The strained circumstances may have led to there being less of a mind-boggling diversity of sound sources feeding into Spiral Insana, but this proves to be the album's strength.  Recurring themes to watch out for include a swelling organ chord, and a grinding guitar loop that could've sat comfortably on a Faust album, helping orient the way through a more coherent album experience.  The third track on the CD version of Spiral Insana was left off the original vinyl - it's often this third piece, Nihil, that I've enjoyed best, sounding the most charmingly bucolic.

link

Previously posted at SGTG:
The Sylvie & Babs Hi-Thigh Companion
Salt Marie Celeste

Wednesday, 1 June 2016

Nurse With Wound - Salt Marie Celeste (2003)

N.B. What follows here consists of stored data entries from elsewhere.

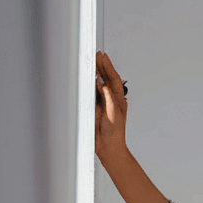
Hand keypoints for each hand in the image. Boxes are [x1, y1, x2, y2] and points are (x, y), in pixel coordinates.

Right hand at [95, 51, 126, 167]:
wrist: (108, 147)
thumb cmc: (115, 134)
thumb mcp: (114, 112)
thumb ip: (108, 96)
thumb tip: (101, 82)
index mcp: (118, 99)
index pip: (113, 78)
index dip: (108, 66)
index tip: (102, 56)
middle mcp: (110, 100)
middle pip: (105, 78)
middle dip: (101, 66)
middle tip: (95, 55)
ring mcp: (101, 104)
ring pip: (97, 85)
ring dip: (94, 73)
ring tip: (90, 62)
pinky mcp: (93, 109)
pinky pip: (90, 94)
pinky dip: (87, 85)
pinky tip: (84, 79)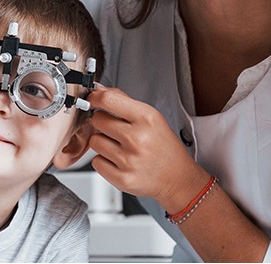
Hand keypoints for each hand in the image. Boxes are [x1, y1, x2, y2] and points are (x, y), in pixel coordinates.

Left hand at [88, 87, 199, 205]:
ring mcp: (129, 160)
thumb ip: (124, 102)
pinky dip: (104, 161)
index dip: (95, 98)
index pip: (108, 100)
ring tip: (119, 147)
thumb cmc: (164, 147)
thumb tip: (99, 91)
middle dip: (102, 122)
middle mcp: (137, 139)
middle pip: (97, 120)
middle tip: (115, 129)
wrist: (177, 177)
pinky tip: (119, 161)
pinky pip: (96, 162)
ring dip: (102, 143)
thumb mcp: (152, 117)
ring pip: (94, 142)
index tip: (93, 100)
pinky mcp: (122, 178)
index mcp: (146, 119)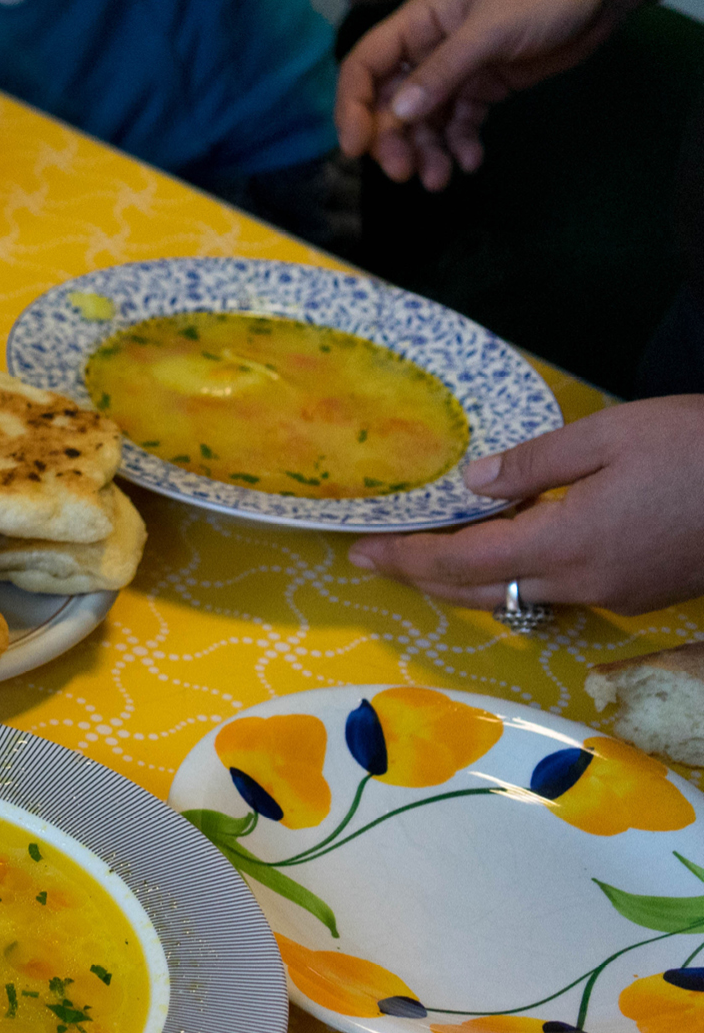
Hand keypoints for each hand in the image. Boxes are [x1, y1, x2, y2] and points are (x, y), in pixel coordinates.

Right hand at [334, 0, 630, 190]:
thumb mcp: (491, 28)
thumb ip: (444, 71)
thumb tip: (399, 113)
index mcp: (418, 23)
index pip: (365, 66)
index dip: (352, 107)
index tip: (355, 148)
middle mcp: (428, 49)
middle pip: (391, 102)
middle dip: (393, 140)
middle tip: (405, 173)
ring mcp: (458, 69)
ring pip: (425, 119)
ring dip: (426, 151)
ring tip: (440, 180)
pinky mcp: (486, 85)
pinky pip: (460, 121)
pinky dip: (460, 144)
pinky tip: (471, 161)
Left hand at [347, 395, 703, 614]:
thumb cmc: (700, 448)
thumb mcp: (611, 434)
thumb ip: (535, 463)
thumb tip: (472, 483)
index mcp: (566, 543)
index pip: (462, 563)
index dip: (406, 560)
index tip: (362, 554)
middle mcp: (584, 583)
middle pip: (482, 593)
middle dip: (424, 577)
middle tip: (378, 559)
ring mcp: (615, 594)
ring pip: (520, 598)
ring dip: (470, 581)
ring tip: (429, 554)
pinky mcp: (642, 592)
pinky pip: (560, 592)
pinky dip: (519, 575)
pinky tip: (510, 546)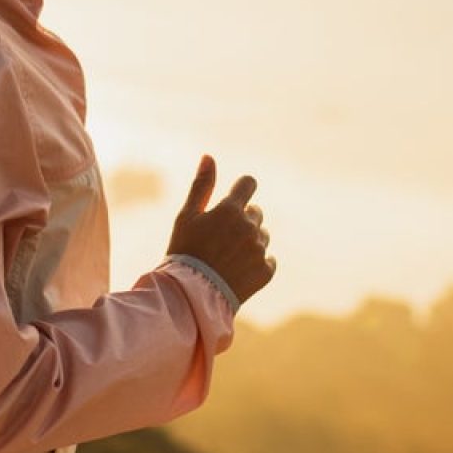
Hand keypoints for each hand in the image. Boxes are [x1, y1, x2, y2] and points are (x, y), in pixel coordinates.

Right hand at [166, 154, 275, 305]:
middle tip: (220, 239)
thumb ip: (202, 185)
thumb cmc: (184, 251)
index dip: (242, 190)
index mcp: (231, 209)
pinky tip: (238, 271)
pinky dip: (257, 263)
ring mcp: (259, 250)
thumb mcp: (187, 216)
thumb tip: (209, 156)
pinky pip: (268, 260)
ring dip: (250, 241)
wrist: (190, 295)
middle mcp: (250, 227)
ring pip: (262, 236)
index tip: (234, 200)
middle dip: (242, 220)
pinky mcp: (266, 271)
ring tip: (227, 257)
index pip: (248, 184)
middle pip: (255, 212)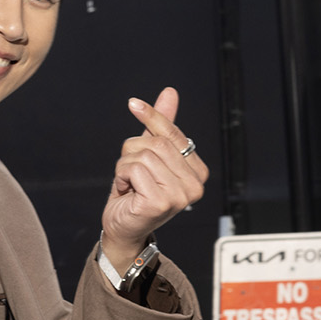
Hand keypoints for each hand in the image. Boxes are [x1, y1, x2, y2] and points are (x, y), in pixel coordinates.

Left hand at [101, 87, 207, 269]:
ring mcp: (179, 196)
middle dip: (133, 152)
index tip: (133, 103)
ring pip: (143, 155)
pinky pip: (134, 169)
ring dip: (125, 166)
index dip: (152, 117)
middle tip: (131, 173)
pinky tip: (127, 193)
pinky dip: (121, 177)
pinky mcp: (160, 202)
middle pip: (156, 143)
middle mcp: (195, 186)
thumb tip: (170, 92)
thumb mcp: (149, 155)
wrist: (123, 227)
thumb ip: (161, 127)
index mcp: (198, 172)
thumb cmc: (136, 192)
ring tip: (130, 184)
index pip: (174, 135)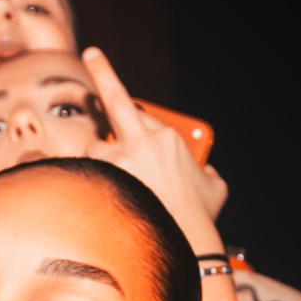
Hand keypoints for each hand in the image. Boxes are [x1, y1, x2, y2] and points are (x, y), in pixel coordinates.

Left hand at [80, 46, 228, 252]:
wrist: (183, 246)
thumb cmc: (198, 220)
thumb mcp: (215, 188)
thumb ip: (204, 172)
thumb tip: (203, 169)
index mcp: (167, 139)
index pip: (142, 116)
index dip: (132, 121)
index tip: (122, 110)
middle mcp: (141, 142)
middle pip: (115, 102)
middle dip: (103, 74)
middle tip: (91, 54)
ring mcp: (118, 161)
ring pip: (95, 147)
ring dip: (98, 159)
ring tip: (109, 183)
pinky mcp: (102, 181)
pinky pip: (85, 173)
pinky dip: (86, 179)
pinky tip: (87, 190)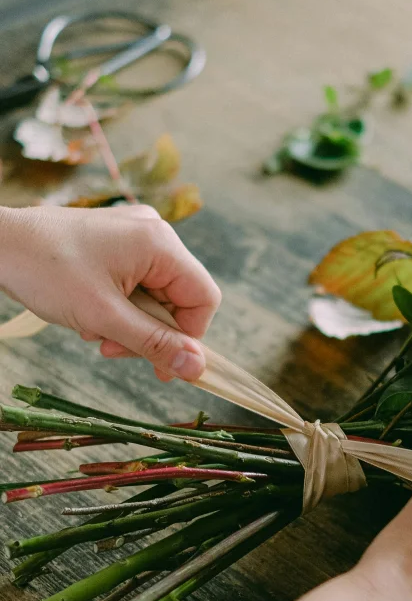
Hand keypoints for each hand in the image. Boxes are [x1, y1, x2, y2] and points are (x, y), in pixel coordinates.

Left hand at [0, 204, 219, 381]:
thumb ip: (154, 344)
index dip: (187, 336)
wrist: (0, 244)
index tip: (160, 363)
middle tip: (113, 349)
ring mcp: (135, 233)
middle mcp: (155, 232)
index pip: (203, 298)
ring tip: (95, 331)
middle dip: (149, 331)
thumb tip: (197, 368)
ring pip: (156, 293)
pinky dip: (120, 305)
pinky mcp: (118, 239)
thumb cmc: (46, 271)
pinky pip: (137, 281)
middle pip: (179, 297)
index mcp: (160, 243)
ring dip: (131, 322)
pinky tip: (92, 313)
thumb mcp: (105, 317)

One of the most outstanding dark ambient Nurse With Wound pieces, Salt Marie Celeste is like a supernatural, ghost-ship movie in sound, and deserves full attention in a dark room.  Its roots were in 'Salt', a piece Steven Stapleton had conceived as his contribution to the background of a showing of his (and David Tibet's) visual art, and in that form only consisted of the rising and falling drone.

Fleshed out with the gradual addition and subtraction of eerie rattling and ominous creaking sounds, and a forlorn, distant ship's horn, Salt Marie Celeste becomes a masterpiece of tension and atmosphere.  Perfectly descriptive of an abandoned (or is it?) sinking ship, at its end the piece is reduced back down to just the drone of the lapping waves that we're finally sinking beneath.  A masterfully executed, near-unrivaled highlight in the vast NWW catalogue.